(Beginning of Text block)
The Fire wing which is an integral part of Central Industrial Security Force is the largest, well trained and equipped, fire fighting force in the Government Sector. It is known as an outstanding fire fighting force having an enviable record. It is providing fire coverage to Establishments varying from power plants, Refineries, Petro-Chemicals, fertilizers, Steel Plants Surface Transport, Heavy Industries, Space Application Center etc.  Fire wing Induction in the Undertaking is not limited to providing manpower to fight fire alone. It also ensures availability of proper and adequate devices for fire prevention and fire fighting along with the fire fighting staff.
(End of Text block)
Exercise tasks
1/ For the passage on the CISF Fire wing, decide whether each statement agrees with it: (a) the Fire wing is the largest fire fighting force in the Government Sector; (b) Fire wing induction in the Undertaking is limited to providing manpower to fight fire; (c) the Fire wing ensures that devices for fire prevention are available. Give yes or no for each, with the deciding words of the passage quoted exactly.
2/ Retype the stretch of the passage on the CISF Fire wing from "The Fire wing" through "fire fighting staff.".
The records have no connection to the passage on the CISF Fire wing.
(Beginning of Entries supplied)
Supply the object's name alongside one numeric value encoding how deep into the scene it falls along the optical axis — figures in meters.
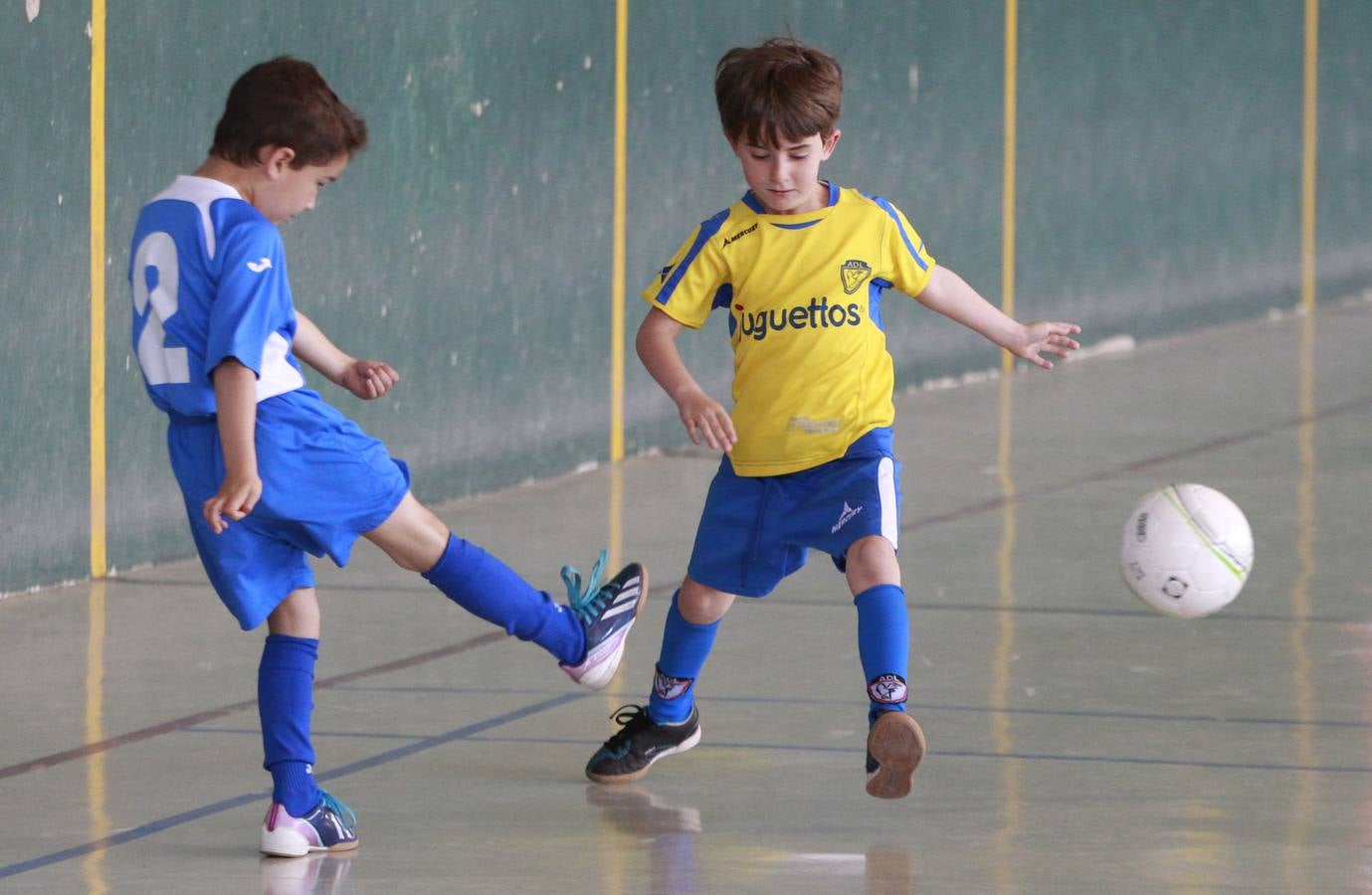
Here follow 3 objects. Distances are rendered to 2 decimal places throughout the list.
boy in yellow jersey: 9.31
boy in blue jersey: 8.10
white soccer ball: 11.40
(End of Entries supplied)
(Beginning of Entries supplied)
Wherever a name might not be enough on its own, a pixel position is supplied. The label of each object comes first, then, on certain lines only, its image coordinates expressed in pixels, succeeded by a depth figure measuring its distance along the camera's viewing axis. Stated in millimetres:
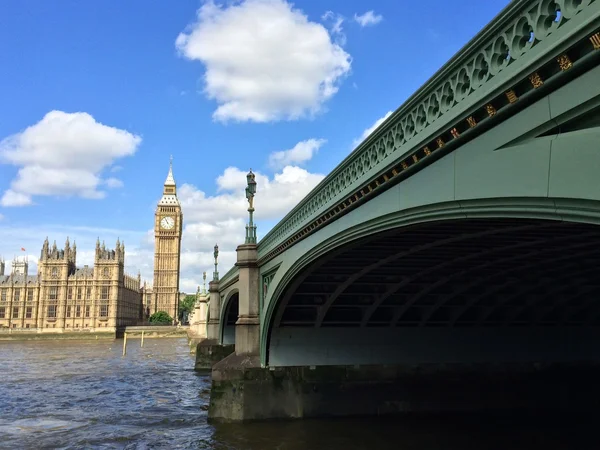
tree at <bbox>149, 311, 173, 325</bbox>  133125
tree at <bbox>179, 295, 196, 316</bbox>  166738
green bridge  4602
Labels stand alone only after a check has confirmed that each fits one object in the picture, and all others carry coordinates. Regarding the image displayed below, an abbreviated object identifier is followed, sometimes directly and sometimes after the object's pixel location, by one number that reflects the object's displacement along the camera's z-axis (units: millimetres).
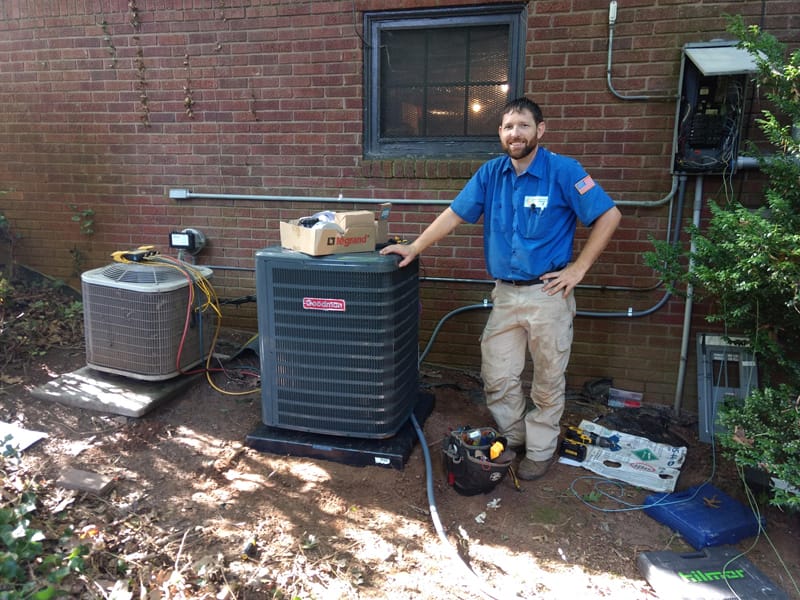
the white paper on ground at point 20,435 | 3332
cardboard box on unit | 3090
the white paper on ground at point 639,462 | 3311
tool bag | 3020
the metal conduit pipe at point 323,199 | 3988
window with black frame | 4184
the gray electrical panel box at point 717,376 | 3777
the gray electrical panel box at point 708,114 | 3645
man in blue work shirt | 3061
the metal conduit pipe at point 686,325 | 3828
(End of Entries supplied)
(Beginning of Entries supplied)
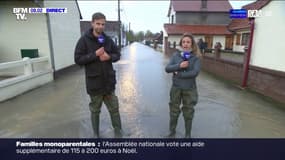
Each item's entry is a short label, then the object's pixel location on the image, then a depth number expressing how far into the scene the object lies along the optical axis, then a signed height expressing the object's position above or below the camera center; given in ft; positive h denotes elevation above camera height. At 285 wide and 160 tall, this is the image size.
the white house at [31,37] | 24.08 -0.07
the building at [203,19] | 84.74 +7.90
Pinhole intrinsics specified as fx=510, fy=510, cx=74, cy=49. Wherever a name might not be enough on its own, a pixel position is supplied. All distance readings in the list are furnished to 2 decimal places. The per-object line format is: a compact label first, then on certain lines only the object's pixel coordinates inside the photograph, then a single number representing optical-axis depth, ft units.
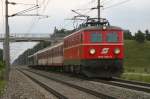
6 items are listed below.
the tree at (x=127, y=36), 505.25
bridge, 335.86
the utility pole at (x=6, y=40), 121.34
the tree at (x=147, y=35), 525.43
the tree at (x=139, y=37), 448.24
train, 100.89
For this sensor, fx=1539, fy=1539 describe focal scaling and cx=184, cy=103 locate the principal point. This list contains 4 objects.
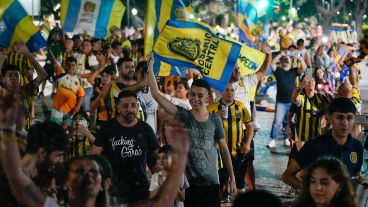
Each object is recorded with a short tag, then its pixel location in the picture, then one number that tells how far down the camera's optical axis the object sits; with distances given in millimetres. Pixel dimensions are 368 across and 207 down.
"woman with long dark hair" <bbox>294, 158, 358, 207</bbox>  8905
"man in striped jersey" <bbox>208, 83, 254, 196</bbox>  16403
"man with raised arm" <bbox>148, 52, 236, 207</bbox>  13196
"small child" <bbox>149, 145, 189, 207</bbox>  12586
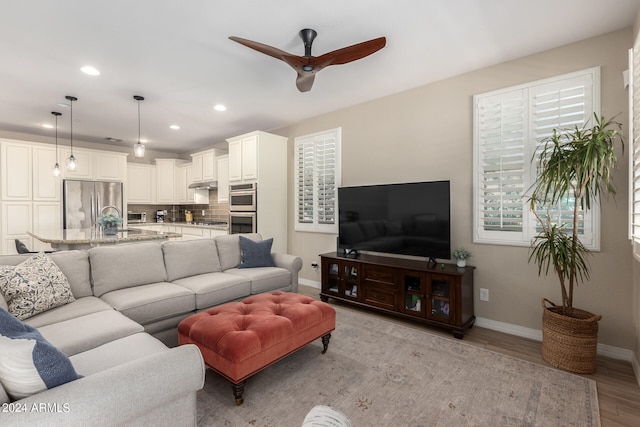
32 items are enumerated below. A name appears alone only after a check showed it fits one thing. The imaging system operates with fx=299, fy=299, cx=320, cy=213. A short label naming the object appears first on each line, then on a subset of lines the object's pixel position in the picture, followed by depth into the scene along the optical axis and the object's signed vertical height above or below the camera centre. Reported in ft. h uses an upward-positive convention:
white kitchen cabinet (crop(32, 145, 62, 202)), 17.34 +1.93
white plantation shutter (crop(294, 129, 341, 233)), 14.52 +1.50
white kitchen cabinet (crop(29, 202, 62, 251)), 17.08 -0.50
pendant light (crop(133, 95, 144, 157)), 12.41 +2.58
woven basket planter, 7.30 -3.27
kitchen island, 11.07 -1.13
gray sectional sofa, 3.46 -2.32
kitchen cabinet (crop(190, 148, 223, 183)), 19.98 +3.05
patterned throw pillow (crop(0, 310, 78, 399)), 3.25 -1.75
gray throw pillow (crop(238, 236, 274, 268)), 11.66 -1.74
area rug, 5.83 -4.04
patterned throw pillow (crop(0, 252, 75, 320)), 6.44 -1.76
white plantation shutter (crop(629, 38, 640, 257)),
(End of Entries supplied)
Problem solutions
1/
(a) Yes: "is the largest, well trained and equipped, fire fighting force in the Government Sector"
(b) No: "is not limited to providing manpower to fight fire alone"
(c) Yes: "It also ensures availability of proper and adequate devices for fire prevention and fire fighting"

2/
The Fire wing which is an integral part of Central Industrial Security Force is the largest, well trained and equipped, fire fighting force in the Government Sector. It is known as an outstanding fire fighting force having an enviable record. It is providing fire coverage to Establishments varying from power plants, Refineries, Petro-Chemicals, fertilizers, Steel Plants Surface Transport, Heavy Industries, Space Application Center etc.  Fire wing Induction in the Undertaking is not limited to providing manpower to fight fire alone. It also ensures availability of proper and adequate devices for fire prevention and fire fighting along with the fire fighting staff.